Issue Details (XML | Word | Printable)

Key: JAXEN-31
Type: Improvement Improvement
Status: Open Open
Priority: Major Major
Assignee: Unassigned
Reporter: Brian Ewins
Votes: 3
Watchers: 3
Operations

If you were logged in you would be able to see more operations.
jaxen

if jaxen stopped using lists it would be 37x faster

Created: 11/Aug/04 06:05 AM   Updated: 23/Oct/09 05:41 PM
Return to search
Component/s: None
Affects Version/s: 1.0
Fix Version/s: 2.0

Time Tracking:
Original Estimate: 1 week
Original Estimate - 1 week
Remaining Estimate: 1 week
Remaining Estimate - 1 week
Time Spent: Not Specified
Time Spent - Not Specified

File Attachments: 1. Text File Brian_Ewins_JAXEN-31_perf.patch (32 kB)
2. Zip Archive jaxen.zip (1.36 MB)
3. Text File perf.patch (43 kB)
4. Text File perf.patch (42 kB)
5. Text File perf.patch (41 kB)
6. File stuff.tgz (148 kB)



 Description  « Hide

The short story - I've rewritten jaxen to use a nodeset abstraction instead of a list to accumulate results. With the unit tests at nearly 100%, the performance test on dom4j runs in ~200ms on my 1GHz powerbook, compared to ~7400ms for the nightly jaxen build. The failing unit tests are for paths not covered in the performance test.
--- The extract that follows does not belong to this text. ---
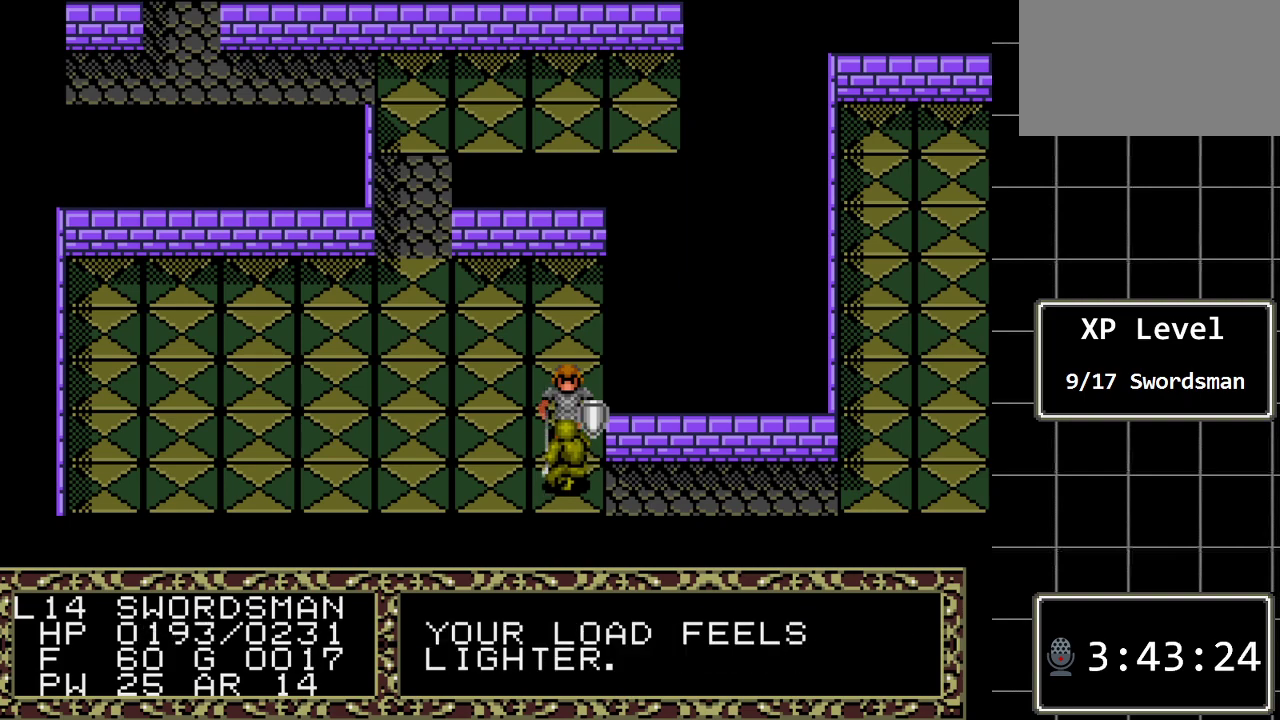
{"buttons": [], "events": []}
The long story - I wrote an implementation of the draft ISO Schematron spec on top of Jaxen, instead of the more usual XSLT. The schematron spec is designed so this can be done, mainly for performance reasons. Once I had enough working I was able to compare jaxen with xalan on the 'screamatron' torture test, which is using schematron to validate the schematron 1.5 spec. I was suprised to find that jaxen was about 2x /slower/ than xalan, and marginally slower with a jdom navigator than a dom4j navigator. Looking at why it was so slow, it became clear that the problem was that throughout jaxen it's building lists of intermediate results to filter down, instead of generating the 'next' result on demand. There's comments about this in several places in the code, but the list thing is so ingrained it needs more than a little refactoring to fix.

I decided to have a go. This change produces apis incompatible with previous versions of jaxen, so this will be a lump of code not a wee patch. I've basically cloned jaxen to 'org.jaxen2' to work on it. I'm nearly done with the changes, failing tests for the non-xpath extension functions which I havent implemented yet, patterns (not touched at all yet), and a couple of minor bugs.

I'll post the code on jira once I'm done, but here's the gist of the changes I made:

  • Introduce a Nodeset abstraction instead of a list...
    public interface extends Iterator {
    Object current();
    int position();
    // use of last() replaces the internal iterator with an iterator over a list caching results.
    // it's basically a fallback on what jaxen used to do.
    int last();
    }
    the reason for this is obvious, eg you can just test 'hasNext()' to check the boolean value of a nodeset.
  • change the signature of Expr to allow the selection of a fast code path
    public interface Expr {
    // these require context because of variable/function refs only. see later.
    boolean isBoolean(Context ctx);
    boolean isNumber(Context ctx);
    boolean isString(Context ctx);
    boolean isNodeset(Context ctx);
    boolean booleanValue(Context ctx);
    double numberValue(Context ctx);
    String stringValue(Context ctx);
    Nodeset nodesetValue(Context ctx);
    // etc
    }
    this is really for my own sanity as there's so much code to maintain. Throughout jaxen, everything is untyped, so its fairly easy to (eg) pass a nodeSet when you meant to pass a node; there's instanceof checks, == null checks, and casts everywhere to deal with this. Once you put everything behind an interface like the one above, making objects responsible for their own casts, a lot of the code is simplified, eg addition is just expr1.numberValue(ctx) + expr2.numberValue(ctx). All but a couple of classes inherit from abstract base classes that implement all but one of those methods (eg StringExprBase leaves stringValue() abstract.)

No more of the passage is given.